Here's some pictures of my work for those that are not familiar with it. I have been a wood carver for around 30 years as a hobby and makng sticks for a couple of years. i made my first stick for my brother who was very ill at the time, he's sadly no loger with us but it stayed with me and I kept making them and improving on the craft. I mainy do dog toppers on a commission basis but will have a go at anything that interests me.

I have made quite a few for customers in the USA but carriage is costly.

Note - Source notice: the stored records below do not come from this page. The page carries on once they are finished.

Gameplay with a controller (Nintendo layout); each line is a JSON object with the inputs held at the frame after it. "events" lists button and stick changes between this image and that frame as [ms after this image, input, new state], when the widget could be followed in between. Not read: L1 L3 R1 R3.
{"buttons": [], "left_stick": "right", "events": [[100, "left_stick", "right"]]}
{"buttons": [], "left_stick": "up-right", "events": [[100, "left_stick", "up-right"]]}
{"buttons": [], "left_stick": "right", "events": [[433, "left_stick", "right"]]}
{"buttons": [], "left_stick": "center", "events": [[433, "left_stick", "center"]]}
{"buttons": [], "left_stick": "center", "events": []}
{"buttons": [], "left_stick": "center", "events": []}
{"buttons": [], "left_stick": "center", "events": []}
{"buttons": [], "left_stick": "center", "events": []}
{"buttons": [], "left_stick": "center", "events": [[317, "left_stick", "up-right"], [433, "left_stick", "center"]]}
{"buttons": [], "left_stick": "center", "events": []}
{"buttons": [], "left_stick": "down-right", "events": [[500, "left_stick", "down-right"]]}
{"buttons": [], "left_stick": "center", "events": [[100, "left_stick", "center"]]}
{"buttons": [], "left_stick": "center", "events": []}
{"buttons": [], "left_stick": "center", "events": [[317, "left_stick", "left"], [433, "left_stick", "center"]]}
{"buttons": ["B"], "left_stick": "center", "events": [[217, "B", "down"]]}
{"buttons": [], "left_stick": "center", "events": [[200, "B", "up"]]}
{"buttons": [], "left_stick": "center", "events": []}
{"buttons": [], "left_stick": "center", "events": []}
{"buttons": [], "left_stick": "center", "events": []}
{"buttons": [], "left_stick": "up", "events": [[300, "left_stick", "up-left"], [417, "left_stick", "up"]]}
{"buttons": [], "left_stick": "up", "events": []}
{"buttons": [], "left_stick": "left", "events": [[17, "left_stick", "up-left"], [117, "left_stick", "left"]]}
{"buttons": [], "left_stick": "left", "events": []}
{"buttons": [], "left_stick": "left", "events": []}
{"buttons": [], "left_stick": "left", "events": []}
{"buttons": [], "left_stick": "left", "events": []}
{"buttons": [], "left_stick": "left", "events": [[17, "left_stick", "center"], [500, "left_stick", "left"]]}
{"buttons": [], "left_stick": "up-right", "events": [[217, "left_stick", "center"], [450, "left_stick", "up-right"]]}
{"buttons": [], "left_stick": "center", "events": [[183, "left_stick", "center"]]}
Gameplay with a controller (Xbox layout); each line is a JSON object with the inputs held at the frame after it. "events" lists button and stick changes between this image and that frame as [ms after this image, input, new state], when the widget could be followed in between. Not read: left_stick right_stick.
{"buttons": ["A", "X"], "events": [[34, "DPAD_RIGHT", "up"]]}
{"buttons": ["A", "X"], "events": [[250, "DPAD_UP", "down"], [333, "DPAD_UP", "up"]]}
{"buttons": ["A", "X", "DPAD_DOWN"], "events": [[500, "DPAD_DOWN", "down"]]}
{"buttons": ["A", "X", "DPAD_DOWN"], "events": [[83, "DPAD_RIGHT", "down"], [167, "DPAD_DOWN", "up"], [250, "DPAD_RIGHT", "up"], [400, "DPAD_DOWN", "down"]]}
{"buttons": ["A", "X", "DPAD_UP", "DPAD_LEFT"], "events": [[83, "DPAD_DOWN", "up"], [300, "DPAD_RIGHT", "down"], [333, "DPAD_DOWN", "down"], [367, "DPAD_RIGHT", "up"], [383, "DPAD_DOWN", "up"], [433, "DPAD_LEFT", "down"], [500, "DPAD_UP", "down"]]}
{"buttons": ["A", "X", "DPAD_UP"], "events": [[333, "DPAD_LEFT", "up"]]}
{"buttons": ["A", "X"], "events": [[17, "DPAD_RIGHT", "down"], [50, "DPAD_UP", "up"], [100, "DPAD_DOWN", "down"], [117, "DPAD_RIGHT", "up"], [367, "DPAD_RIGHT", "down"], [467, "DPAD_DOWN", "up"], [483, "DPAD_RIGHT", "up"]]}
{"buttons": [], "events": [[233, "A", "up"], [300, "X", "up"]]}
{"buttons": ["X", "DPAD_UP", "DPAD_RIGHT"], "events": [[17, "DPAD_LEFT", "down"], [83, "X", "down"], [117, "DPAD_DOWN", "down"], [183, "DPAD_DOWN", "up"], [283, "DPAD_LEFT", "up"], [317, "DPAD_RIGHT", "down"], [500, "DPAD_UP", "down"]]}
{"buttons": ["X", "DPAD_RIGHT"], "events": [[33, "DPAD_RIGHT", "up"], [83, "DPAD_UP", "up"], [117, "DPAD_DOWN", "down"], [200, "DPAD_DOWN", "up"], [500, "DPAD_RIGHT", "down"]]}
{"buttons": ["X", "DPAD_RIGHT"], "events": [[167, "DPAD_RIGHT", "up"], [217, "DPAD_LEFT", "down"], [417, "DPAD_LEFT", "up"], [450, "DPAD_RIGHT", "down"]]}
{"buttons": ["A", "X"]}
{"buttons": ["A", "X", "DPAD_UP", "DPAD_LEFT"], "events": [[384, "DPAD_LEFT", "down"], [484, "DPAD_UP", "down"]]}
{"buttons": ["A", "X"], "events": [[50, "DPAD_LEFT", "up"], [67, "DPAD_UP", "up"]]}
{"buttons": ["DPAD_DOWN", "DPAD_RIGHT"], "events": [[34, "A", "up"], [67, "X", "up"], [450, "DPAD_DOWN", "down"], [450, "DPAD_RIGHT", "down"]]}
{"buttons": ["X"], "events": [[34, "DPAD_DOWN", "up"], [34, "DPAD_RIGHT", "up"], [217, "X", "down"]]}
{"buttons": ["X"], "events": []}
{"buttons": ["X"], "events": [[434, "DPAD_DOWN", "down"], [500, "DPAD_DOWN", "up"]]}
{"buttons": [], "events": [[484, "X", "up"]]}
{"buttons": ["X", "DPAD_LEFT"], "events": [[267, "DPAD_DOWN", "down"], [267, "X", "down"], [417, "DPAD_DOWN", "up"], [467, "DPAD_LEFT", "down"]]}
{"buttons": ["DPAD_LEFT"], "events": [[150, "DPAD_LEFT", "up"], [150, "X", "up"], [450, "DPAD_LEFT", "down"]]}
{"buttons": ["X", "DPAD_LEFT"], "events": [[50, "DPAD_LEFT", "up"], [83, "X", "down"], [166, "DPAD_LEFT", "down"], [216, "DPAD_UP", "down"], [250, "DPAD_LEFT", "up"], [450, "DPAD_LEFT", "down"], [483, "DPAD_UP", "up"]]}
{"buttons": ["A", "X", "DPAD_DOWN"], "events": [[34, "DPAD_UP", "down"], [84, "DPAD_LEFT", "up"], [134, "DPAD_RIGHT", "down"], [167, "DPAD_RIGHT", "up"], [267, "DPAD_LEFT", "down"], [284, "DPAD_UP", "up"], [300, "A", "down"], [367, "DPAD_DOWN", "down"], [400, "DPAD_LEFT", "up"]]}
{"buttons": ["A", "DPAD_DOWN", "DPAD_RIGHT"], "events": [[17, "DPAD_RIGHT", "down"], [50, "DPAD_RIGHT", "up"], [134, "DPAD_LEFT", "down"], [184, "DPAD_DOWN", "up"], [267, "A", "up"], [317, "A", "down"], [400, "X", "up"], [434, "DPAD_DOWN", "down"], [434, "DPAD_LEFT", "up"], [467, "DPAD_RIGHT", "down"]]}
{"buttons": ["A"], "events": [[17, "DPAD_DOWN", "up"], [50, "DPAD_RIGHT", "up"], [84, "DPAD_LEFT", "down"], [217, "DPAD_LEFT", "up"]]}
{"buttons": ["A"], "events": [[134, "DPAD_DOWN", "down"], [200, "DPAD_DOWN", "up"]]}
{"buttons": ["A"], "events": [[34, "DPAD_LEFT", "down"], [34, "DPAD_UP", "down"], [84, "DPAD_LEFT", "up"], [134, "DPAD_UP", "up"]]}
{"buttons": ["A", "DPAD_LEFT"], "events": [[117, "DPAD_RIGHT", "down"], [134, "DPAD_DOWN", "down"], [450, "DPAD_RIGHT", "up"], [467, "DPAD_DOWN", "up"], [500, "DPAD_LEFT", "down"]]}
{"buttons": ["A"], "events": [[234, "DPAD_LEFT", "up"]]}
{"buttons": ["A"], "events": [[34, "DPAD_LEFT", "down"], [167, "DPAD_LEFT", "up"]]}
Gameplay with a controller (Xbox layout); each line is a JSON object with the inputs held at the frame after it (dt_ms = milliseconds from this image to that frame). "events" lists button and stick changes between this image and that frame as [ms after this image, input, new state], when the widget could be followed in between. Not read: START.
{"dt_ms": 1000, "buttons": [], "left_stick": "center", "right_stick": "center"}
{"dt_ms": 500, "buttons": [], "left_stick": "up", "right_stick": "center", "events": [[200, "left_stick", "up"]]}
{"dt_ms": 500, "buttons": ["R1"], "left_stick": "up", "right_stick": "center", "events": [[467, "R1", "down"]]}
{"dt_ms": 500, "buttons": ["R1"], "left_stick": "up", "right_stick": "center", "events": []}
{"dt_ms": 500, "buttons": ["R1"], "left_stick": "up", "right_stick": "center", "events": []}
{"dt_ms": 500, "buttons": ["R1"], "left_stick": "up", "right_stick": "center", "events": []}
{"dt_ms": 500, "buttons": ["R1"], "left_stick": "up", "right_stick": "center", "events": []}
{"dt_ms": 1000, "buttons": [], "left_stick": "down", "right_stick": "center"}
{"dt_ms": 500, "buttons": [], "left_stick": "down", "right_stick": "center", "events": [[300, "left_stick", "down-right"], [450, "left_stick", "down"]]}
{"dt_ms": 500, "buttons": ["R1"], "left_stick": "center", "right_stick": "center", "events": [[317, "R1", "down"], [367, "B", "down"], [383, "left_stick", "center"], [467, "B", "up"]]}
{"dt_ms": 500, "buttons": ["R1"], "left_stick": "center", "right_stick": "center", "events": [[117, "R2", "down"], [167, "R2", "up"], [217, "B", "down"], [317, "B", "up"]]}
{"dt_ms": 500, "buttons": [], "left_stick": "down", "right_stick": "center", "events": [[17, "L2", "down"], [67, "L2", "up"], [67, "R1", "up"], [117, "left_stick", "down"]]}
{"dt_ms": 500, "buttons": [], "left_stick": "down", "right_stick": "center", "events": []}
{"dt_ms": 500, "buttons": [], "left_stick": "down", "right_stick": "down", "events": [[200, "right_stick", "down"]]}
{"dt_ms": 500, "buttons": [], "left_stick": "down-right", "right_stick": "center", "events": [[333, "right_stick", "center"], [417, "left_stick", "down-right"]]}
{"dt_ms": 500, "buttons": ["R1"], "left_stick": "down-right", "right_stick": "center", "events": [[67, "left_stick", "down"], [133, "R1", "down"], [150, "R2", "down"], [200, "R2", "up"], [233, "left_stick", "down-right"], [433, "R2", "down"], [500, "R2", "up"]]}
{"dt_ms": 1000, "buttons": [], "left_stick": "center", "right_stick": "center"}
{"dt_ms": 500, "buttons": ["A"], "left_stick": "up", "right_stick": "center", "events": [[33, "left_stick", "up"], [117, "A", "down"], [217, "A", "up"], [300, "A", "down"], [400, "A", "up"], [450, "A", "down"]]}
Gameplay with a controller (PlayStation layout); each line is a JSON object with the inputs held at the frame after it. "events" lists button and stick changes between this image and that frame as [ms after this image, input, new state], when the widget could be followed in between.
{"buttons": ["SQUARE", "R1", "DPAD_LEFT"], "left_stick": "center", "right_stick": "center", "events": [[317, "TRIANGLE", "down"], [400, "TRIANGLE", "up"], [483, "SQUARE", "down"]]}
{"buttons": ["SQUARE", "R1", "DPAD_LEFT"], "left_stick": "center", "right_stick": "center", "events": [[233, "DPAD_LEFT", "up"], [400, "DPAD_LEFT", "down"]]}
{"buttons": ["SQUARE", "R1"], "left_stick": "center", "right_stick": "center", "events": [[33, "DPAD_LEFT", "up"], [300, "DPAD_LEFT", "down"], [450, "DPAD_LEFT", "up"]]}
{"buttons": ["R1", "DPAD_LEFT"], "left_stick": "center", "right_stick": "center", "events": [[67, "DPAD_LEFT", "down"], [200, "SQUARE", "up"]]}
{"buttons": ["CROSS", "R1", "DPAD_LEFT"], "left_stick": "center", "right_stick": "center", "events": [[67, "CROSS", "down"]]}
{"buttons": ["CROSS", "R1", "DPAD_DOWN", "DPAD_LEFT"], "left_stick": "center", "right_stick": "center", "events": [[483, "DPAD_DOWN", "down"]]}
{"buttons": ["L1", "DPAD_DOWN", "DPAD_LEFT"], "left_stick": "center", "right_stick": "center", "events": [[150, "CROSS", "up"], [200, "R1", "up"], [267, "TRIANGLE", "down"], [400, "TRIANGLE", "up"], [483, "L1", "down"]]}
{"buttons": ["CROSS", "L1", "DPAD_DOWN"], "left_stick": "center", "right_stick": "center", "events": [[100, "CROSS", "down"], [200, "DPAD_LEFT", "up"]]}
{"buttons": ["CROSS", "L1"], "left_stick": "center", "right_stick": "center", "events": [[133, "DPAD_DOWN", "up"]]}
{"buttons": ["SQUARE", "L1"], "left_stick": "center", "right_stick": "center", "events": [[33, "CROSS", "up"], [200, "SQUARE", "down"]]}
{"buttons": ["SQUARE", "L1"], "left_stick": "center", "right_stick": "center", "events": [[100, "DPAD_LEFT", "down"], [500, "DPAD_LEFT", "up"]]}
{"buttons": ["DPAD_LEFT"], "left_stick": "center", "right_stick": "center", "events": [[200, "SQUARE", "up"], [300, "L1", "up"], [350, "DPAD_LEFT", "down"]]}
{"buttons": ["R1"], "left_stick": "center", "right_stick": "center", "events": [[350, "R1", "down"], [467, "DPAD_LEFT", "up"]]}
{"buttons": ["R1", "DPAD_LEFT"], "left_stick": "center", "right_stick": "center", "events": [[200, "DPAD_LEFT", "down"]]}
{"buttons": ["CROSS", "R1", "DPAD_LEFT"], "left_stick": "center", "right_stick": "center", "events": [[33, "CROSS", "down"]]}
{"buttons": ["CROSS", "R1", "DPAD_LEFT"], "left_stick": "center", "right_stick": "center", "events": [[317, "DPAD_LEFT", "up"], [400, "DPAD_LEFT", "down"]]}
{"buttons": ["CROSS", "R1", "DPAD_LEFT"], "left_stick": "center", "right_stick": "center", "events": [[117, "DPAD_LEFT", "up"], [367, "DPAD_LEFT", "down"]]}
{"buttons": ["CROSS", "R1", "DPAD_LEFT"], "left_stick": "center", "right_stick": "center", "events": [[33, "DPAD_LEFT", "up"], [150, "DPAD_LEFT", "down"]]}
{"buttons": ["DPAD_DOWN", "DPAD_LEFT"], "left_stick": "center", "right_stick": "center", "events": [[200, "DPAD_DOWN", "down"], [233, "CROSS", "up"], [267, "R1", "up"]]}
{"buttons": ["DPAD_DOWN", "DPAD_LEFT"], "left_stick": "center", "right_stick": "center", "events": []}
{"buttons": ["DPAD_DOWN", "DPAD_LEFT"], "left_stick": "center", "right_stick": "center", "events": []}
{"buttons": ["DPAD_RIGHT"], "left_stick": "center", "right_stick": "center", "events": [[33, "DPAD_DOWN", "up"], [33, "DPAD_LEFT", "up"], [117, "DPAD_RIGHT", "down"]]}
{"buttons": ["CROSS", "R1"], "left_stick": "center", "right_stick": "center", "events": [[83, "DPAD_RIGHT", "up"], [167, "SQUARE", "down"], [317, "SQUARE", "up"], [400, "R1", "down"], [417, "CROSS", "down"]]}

not sure why the pictures are sideways!


----------



## dww2 (Feb 4, 2017)

Some very fine work there. When you have a moment, you should check out one of the older threads called Interchangeable Toppers started by Cobalt. It's about 8 topics down on the Homemade Walking Stick page. As a topper carver, you might find it interesting.


----------



## Rodney (Jun 12, 2015)

I like that thumbstick with the built in whistle. Is the brass a kit you can buy or did you make it?

Rodney


----------



## Stickcraft (Sep 12, 2017)

Thanks, I'll check out the interchangeable tops. The brass tipped thumb stick was home made but the whistle was bought in. It's a two piece stick with a screw joint and brass ferrul on the tip. The shank is fumed Chestnut.


----------



## Rodney (Jun 12, 2015)

Thank you. It's a sharp looking stick.

Rodney


----------



## walkingthedog (Jun 17, 2017)

Some nicely made sticks thanks for sharing.


----------



## RandyL476 (Aug 24, 2014)

That's some very good work.


----------



## Gloops (Jan 23, 2015)

Stickcraft said:


> Here's some pictures of my work for those that are not familiar with it. I have been a wood carver for around 30 years as a hobby and makng sticks for a couple of years. i made my first stick for my brother who was very ill at the time, he's sadly no loger with us but it stayed with me and I kept making them and improving on the craft. I mainy do dog toppers on a commission basis but will have a go at anything that interests me.
> 
> I have made quite a few for customers in the USA but carriage is costly.
> 
> ...


If I have this prob (can be seen when adding to post prior to posting) I delete go back to my source pic and rotate it, then reload. oh and great work with the toppers.


----------



## Stickcraft (Sep 12, 2017)

Yes I realise I can do thast but the photos are the correct way up on my PC but go sideways when loaded on to the forum page, could it be the size of the picture?


----------